• [Data shown]
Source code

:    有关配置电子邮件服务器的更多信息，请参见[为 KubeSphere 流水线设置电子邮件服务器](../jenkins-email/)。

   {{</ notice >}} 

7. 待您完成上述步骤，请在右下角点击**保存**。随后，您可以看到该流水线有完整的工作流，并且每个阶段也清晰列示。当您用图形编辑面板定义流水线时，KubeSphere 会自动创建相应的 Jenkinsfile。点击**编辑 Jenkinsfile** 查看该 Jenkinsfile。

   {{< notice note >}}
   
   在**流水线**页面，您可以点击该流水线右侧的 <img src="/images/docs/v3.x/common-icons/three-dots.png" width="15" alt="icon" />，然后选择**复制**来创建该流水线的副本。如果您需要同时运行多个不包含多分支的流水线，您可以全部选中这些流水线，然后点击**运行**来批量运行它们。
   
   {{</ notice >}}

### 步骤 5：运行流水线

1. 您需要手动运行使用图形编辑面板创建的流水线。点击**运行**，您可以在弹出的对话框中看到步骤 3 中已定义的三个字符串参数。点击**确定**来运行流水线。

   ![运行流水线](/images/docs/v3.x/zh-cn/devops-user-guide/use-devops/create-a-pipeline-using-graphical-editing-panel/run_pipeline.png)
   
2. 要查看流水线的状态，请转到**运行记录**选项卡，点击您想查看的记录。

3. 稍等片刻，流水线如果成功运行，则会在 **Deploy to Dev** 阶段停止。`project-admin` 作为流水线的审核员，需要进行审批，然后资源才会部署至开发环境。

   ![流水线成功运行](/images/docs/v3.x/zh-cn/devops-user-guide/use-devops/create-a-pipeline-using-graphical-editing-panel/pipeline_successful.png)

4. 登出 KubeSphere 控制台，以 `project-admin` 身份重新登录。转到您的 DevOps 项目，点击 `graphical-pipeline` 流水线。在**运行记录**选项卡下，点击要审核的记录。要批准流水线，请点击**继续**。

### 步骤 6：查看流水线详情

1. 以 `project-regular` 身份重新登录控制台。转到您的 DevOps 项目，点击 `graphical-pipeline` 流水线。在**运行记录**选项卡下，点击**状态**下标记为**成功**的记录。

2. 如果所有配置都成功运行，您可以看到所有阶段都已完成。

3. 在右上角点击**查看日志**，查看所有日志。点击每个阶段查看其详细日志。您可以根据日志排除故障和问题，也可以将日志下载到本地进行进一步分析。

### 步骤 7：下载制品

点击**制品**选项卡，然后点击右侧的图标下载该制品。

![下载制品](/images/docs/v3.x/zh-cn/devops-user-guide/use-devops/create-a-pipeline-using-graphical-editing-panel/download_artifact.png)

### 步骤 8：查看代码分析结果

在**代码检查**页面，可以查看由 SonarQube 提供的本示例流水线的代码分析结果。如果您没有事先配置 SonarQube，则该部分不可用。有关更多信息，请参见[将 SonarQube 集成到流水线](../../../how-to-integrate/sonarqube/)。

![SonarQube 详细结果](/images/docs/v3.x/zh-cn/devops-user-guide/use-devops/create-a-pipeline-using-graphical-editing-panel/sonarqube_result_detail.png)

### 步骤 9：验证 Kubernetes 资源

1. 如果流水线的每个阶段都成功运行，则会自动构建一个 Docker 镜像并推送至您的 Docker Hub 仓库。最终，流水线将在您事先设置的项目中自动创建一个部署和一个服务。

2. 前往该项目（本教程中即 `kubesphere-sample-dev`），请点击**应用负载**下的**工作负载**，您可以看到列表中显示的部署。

• [Work request] Rewrite the entries above, changing every "graphical-pipeline" to "demo-pipeline" and leaving all other text untouched.

• [Exercise result]
Source code

:    有关配置电子邮件服务器的更多信息，请参见[为 KubeSphere 流水线设置电子邮件服务器](../jenkins-email/)。

   {{</ notice >}} 

7. 待您完成上述步骤，请在右下角点击**保存**。随后，您可以看到该流水线有完整的工作流，并且每个阶段也清晰列示。当您用图形编辑面板定义流水线时，KubeSphere 会自动创建相应的 Jenkinsfile。点击**编辑 Jenkinsfile** 查看该 Jenkinsfile。

   {{< notice note >}}
   
   在**流水线**页面，您可以点击该流水线右侧的 <img src="/images/docs/v3.x/common-icons/three-dots.png" width="15" alt="icon" />，然后选择**复制**来创建该流水线的副本。如果您需要同时运行多个不包含多分支的流水线，您可以全部选中这些流水线，然后点击**运行**来批量运行它们。
   
   {{</ notice >}}

### 步骤 5：运行流水线

1. 您需要手动运行使用图形编辑面板创建的流水线。点击**运行**，您可以在弹出的对话框中看到步骤 3 中已定义的三个字符串参数。点击**确定**来运行流水线。

   ![运行流水线](/images/docs/v3.x/zh-cn/devops-user-guide/use-devops/create-a-pipeline-using-graphical-editing-panel/run_pipeline.png)
   
2. 要查看流水线的状态，请转到**运行记录**选项卡，点击您想查看的记录。

3. 稍等片刻，流水线如果成功运行，则会在 **Deploy to Dev** 阶段停止。`project-admin` 作为流水线的审核员，需要进行审批，然后资源才会部署至开发环境。

   ![流水线成功运行](/images/docs/v3.x/zh-cn/devops-user-guide/use-devops/create-a-pipeline-using-graphical-editing-panel/pipeline_successful.png)

4. 登出 KubeSphere 控制台，以 `project-admin` 身份重新登录。转到您的 DevOps 项目，点击 `demo-pipeline` 流水线。在**运行记录**选项卡下，点击要审核的记录。要批准流水线，请点击**继续**。

### 步骤 6：查看流水线详情

1. 以 `project-regular` 身份重新登录控制台。转到您的 DevOps 项目，点击 `demo-pipeline` 流水线。在**运行记录**选项卡下，点击**状态**下标记为**成功**的记录。

2. 如果所有配置都成功运行，您可以看到所有阶段都已完成。

3. 在右上角点击**查看日志**，查看所有日志。点击每个阶段查看其详细日志。您可以根据日志排除故障和问题，也可以将日志下载到本地进行进一步分析。

### 步骤 7：下载制品

点击**制品**选项卡，然后点击右侧的图标下载该制品。

![下载制品](/images/docs/v3.x/zh-cn/devops-user-guide/use-devops/create-a-pipeline-using-graphical-editing-panel/download_artifact.png)

### 步骤 8：查看代码分析结果

在**代码检查**页面，可以查看由 SonarQube 提供的本示例流水线的代码分析结果。如果您没有事先配置 SonarQube，则该部分不可用。有关更多信息，请参见[将 SonarQube 集成到流水线](../../../how-to-integrate/sonarqube/)。

![SonarQube 详细结果](/images/docs/v3.x/zh-cn/devops-user-guide/use-devops/create-a-pipeline-using-graphical-editing-panel/sonarqube_result_detail.png)

### 步骤 9：验证 Kubernetes 资源

1. 如果流水线的每个阶段都成功运行，则会自动构建一个 Docker 镜像并推送至您的 Docker Hub 仓库。最终，流水线将在您事先设置的项目中自动创建一个部署和一个服务。

2. 前往该项目（本教程中即 `kubesphere-sample-dev`），请点击**应用负载**下的**工作负载**，您可以看到列表中显示的部署。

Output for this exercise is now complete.